La Cour de justice de la République a condamné le sénateur Charles Pasqua a un an de prison avec sursis. L'ancien ministre français de l'Intérieur a été reconnu coupable d'abus de biens sociaux et de complicité de recel dans l'affaire Sofremi.
AFP - Les proclamations d'innocence de Charles Pasqua ont partiellement convaincu la Cour de justice de la République qui a condamné vendredi l'ancien ministre de l'Intérieur à un an de prison avec sursis dans une seule affaire de malversations et l'a relaxé dans deux autres.
La Cour de justice de la République est une juridiction d’exception créée en 1993, suite au scandale du sang contaminé et la multiplication des affaires liées à la politique. Elle n’est compétente que pour des infractions commises par des ministres durant l’exercice de leurs fonctions. Elle compte quinze juges : trois magistrats de la Cour de cassation et douze parlementaires – six députés et six sénateurs – élus par leurs pairs.

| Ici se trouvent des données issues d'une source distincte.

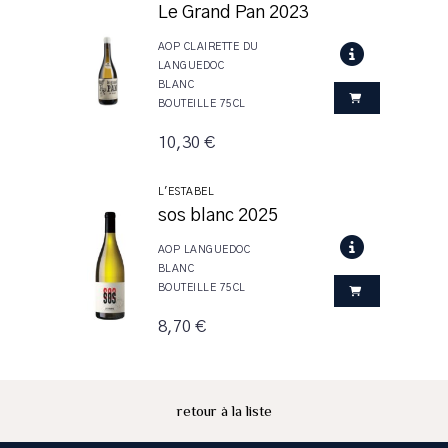
Le Grand Pan 2023
AOP CLAIRETTE DU
LANGUEDOC
BLANC
BOUTEILLE 75CL
10,30 €
L'ESTABEL
sos blanc 2025
AOP LANGUEDOC
BLANC
BOUTEILLE 75CL
8,70 €
retour à la liste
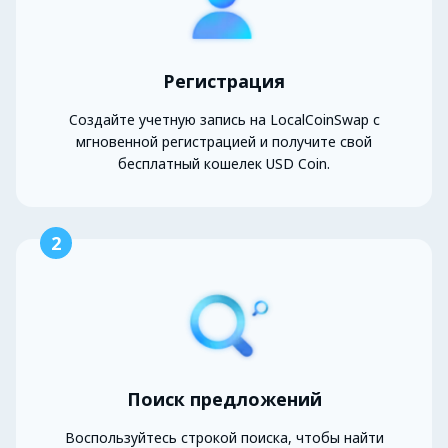
Регистрация
Создайте учетную запись на LocalCoinSwap с
мгновенной регистрацией и получите свой
бесплатный кошелек USD Coin.
2
Поиск предложений
Воспользуйтесь строкой поиска, чтобы найти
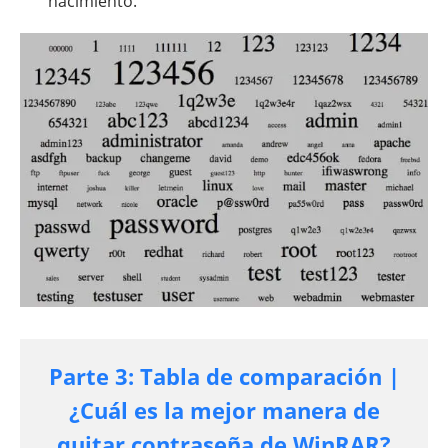
nacimiento.
Parte 3: Tabla de comparación |
¿Cuál es la mejor manera de
quitar contraseña de WinRAR?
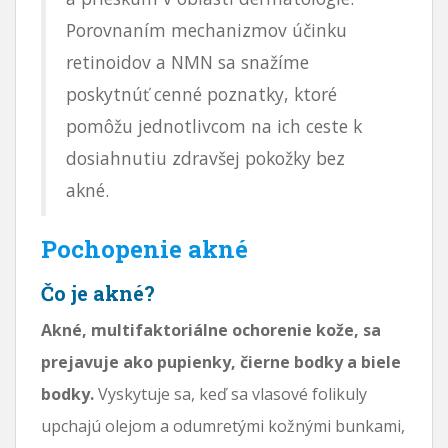
Porovnaním mechanizmov účinku
retinoidov a NMN sa snažíme
poskytnúť cenné poznatky, ktoré
pomôžu jednotlivcom na ich ceste k
dosiahnutiu zdravšej pokožky bez
akné.
Pochopenie akné
Čo je akné?
Akné, multifaktoriálne ochorenie kože, sa
prejavuje ako pupienky, čierne bodky a biele
bodky.
Vyskytuje sa, keď sa vlasové folikuly
upchajú olejom a odumretými kožnými bunkami,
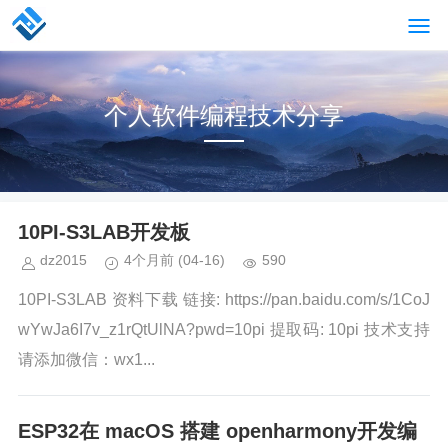
个人软件编程技术分享
10PI-S3LAB开发板
dz2015
4个月前
(04-16)
590
10PI-S3LAB 资料下载 链接: https://pan.baidu.com/s/1CoJ
wYwJa6I7v_z1rQtUlNA?pwd=10pi 提取码: 10pi 技术支持
请添加微信：wx1...
ESP32在 macOS 搭建 openharmony开发编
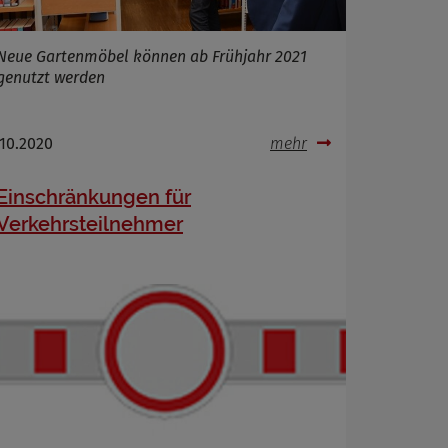
Neue Gartenmöbel können ab Frühjahr 2021
genutzt werden
.10.2020
mehr
Einschränkungen für
Verkehrsteilnehmer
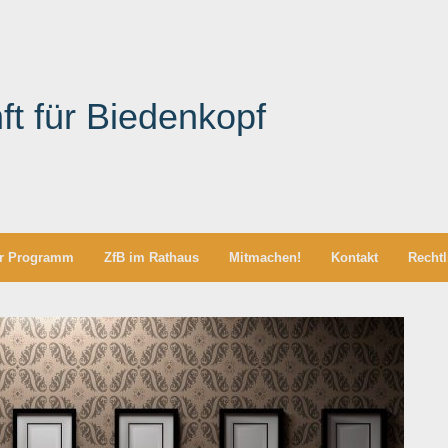
ft für Biedenkopf
r Programm
ZfB im Rathaus
Mitmachen!
Kontakt
Rechtl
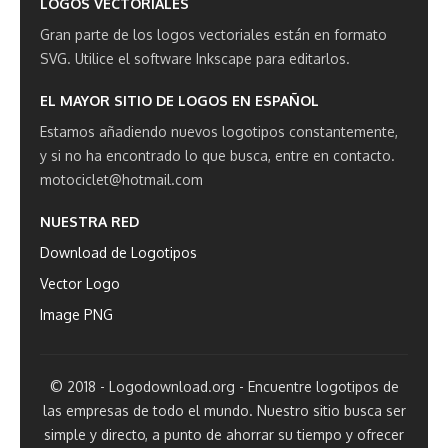
LOGOS VECTORIALES
Gran parte de los logos vectoriales están en formato
SVG.
Utilice el software Inkscape para editarlos.
EL MAYOR SITIO DE LOGOS EN ESPAÑOL
Estamos añadiendo nuevos logotipos constantemente,
y si no ha encontrado lo que busca, entre en contacto.
motociclet@hotmail.com
NUESTRA RED
Download de Logotipos
Vector Logo
Image PNG
© 2018 - Logodownload.org - Encuentre logotipos de
las empresas de todo el mundo. Nuestro sitio busca ser
simple y directo, a punto de ahorrar su tiempo y ofrecer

La défense du sénateur UMP de 83 ans n'a pas caché sa satisfaction à l'énoncé du verdict. M. Pasqua est uniquement condamné pour les détournements de fonds au préjudice de la Sofremi, société d'exportation de matériel de police dépendant du ministère.
Ce dossier lui valait d'être poursuivi pour complicité d'abus de biens sociaux et de recel. Ses avocats n'excluent pas un pourvoi en cassation.

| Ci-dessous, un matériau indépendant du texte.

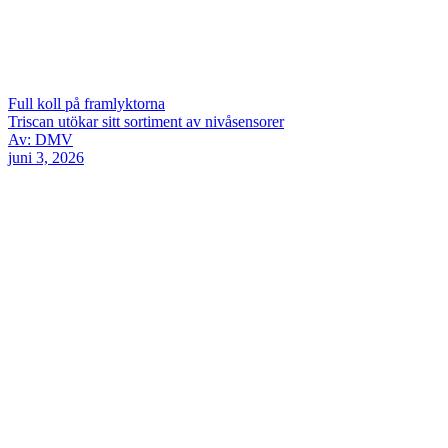
Full koll på framlyktorna
Triscan utökar sitt sortiment av nivåsensorer
Av: DMV
juni 3, 2026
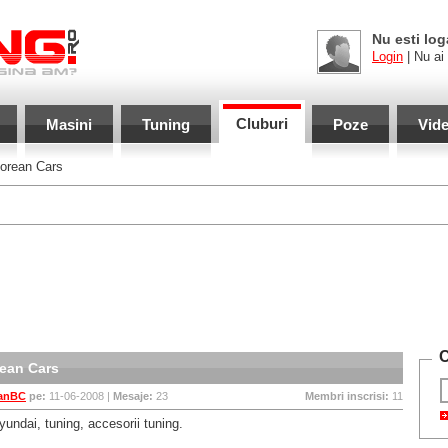
Nu esti log
Login
| Nu ai
Cluburi
Masini
Tuning
Poze
Vid
orean Cars
C
ean Cars
anBC
pe:
11-06-2008 |
Mesaje:
23
Membri inscrisi:
11
yundai, tuning, accesorii tuning.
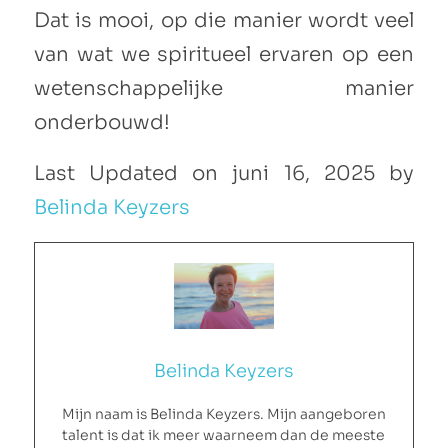
Dat is mooi, op die manier wordt veel
van wat we spiritueel ervaren op een
wetenschappelijke manier
onderbouwd!
Last Updated on juni 16, 2025 by
Belinda Keyzers
Belinda Keyzers
Mijn naam is Belinda Keyzers. Mijn aangeboren
talent is dat ik meer waarneem dan de meeste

Les quinze juges de la CJR l'ont en revanche blanchi des accusations de "corruption passive" dans le volet ministériel de l'affaire du casino d'Annemasse. M. Pasqua était soupçonné d'avoir accordé une autorisation d'exploitation à l'établissement de jeux en échange d'un financement politique ultérieur.
La CJR - seule compétente à juger des ministres pour des infractions commises dans le cadre de leurs fonctions - l'a également lavé des soupçons de complicité d'abus de biens sociaux concernant le pot-de-vin extorqué au groupe GEC-Alsthom en contrepartie du déménagement d'une de ses filiales. Charles Pasqua était accusé d'en être l'instigateur.

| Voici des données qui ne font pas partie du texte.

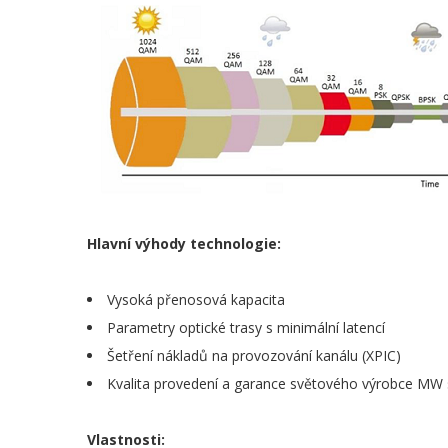
Hlavní výhody technologie:
Vysoká přenosová kapacita
Parametry optické trasy s minimální latencí
Šetření nákladů na provozování kanálu (XPIC)
Kvalita provedení a garance světového výrobce MW
Vlastnosti:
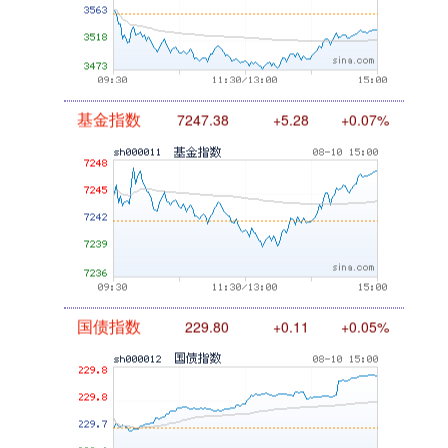
基金指数
7247.38
+5.28
+0.07%
国债指数
229.80
+0.11
+0.05%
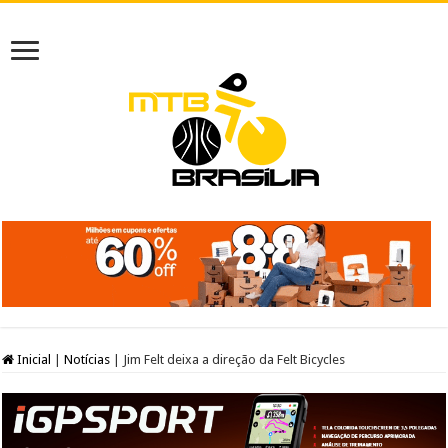
Inicial
|
Notícias
|
Jim Felt deixa a direção da Felt Bicycles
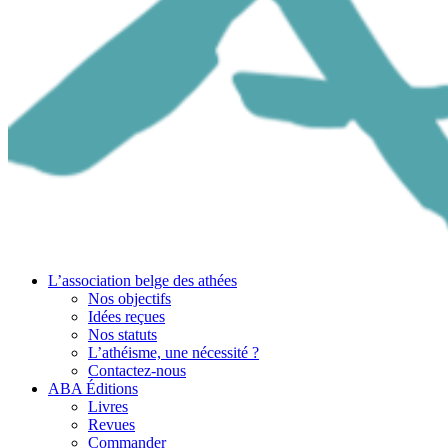
L’association belge des athées
Nos objectifs
Idées reçues
Nos statuts
L’athéisme, une nécessité ?
Contactez-nous
ABA Éditions
Livres
Revues
Commander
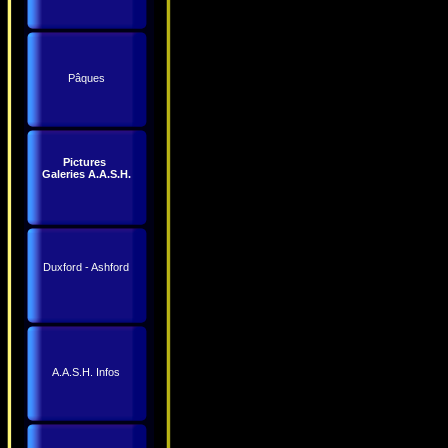
Pâques
Pictures
Galeries A.A.S.H.
Duxford - Ashford
A.A.S.H. Infos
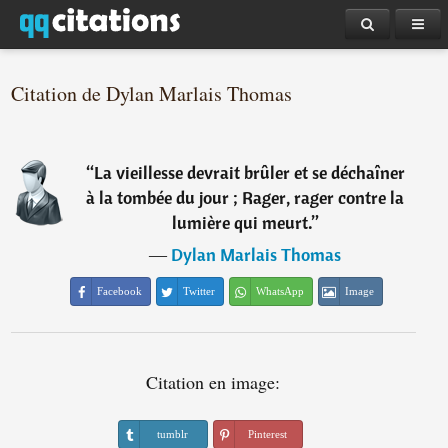
Citation de Dylan Marlais Thomas
“
La vieillesse devrait brûler et se déchaîner
à la tombée du jour ; Rager, rager contre la
lumière qui meurt.
”
―
Dylan Marlais Thomas
Facebook
Twitter
WhatsApp
Image
Citation en image:
tumblr
Pinterest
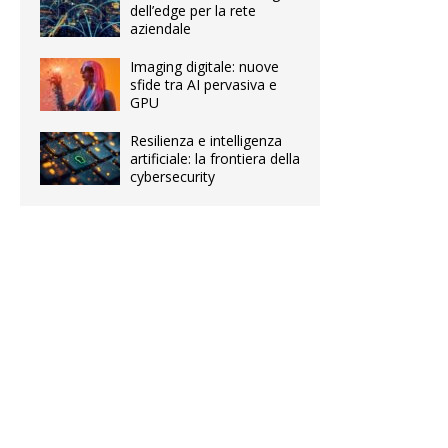
dell’edge per la rete
aziendale
Imaging digitale: nuove
sfide tra AI pervasiva e
GPU
Resilienza e intelligenza
artificiale: la frontiera della
cybersecurity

Tous ces faits étaient survenus alors qu'il était membre du gouvernement d'Edouard Balladur (1993-1995).
Reconnu coupable, M. Pasqua était passible d'une peine de dix ans de prison. Jeudi, l'avocat général Yves Charpenel avait réclamé quatre ans de prison, dont deux ans ferme, 200.000 euros d'amende et une interdiction de ses droits électifs.
Le vieux lion politique, qui a toujours clamé son innocence dans l'ensemble des dossiers, semblait donc plutôt soulagé. Il a notamment échappé à la perspective de perdre son mandat de sénateur.
"C'est peut-être une condamnation avec sursis - nous verrons ce que nous en ferons - mais c'est aussi deux relaxes de plus", s'est-il réjoui à la sortie de l'audience.
Se proclamant "toujours aussi résolu et aussi combatif", il s'en est pris une nouvelle fois à une "instruction construite à charge, de manière partiale".
"Les gens qui, comme moi, se sont battus, ce n'est pas pour qu'une partie de l'instruction et des policiers se comportent comme dans un Etat totalitaire, c'est inacceptable", a-t-il tonné.
La thèse d'une enquête déloyale conduite pour "abattre" l'élu a toujours été soutenue par sa défense et plaidée tout au long des quinze jours d'audience devant la CJR.
Pour expliquer les malversations constatées au sein de son ministère, M. Pasqua avait mis en cause son entourage, estimant avoir été trahi par ses collaborateurs de l'époque.
Il avait bénéficié au procès du soutien inattendu d'un nombre important de témoins, beaucoup moins certains de l'implication du ministre qu'ils ne l'avaient été durant l'instruction.
M. Pasqua a une autre raison de se réjouir. Le tribunal a prononcé la confusion de sa peine avec la seule condamnation définitive à son casier : 18 mois de prison avec sursis pour le volet non ministériel de l'affaire du casino d'Annemasse déjà jugé devant une juridiction de droit commun.
Une condamnation que l'ancien ministre envisage désormais de contester en demandant la révision de ce jugement, en raison de la décision de la CJR qui constitue "un élément nouveau".
M. Pasqua a également été condamné en octobre 2009 dans l'affaire de l'Angolagate à trois ans de prison, dont un an ferme et une amende de 100.000 euros. Il a fait appel.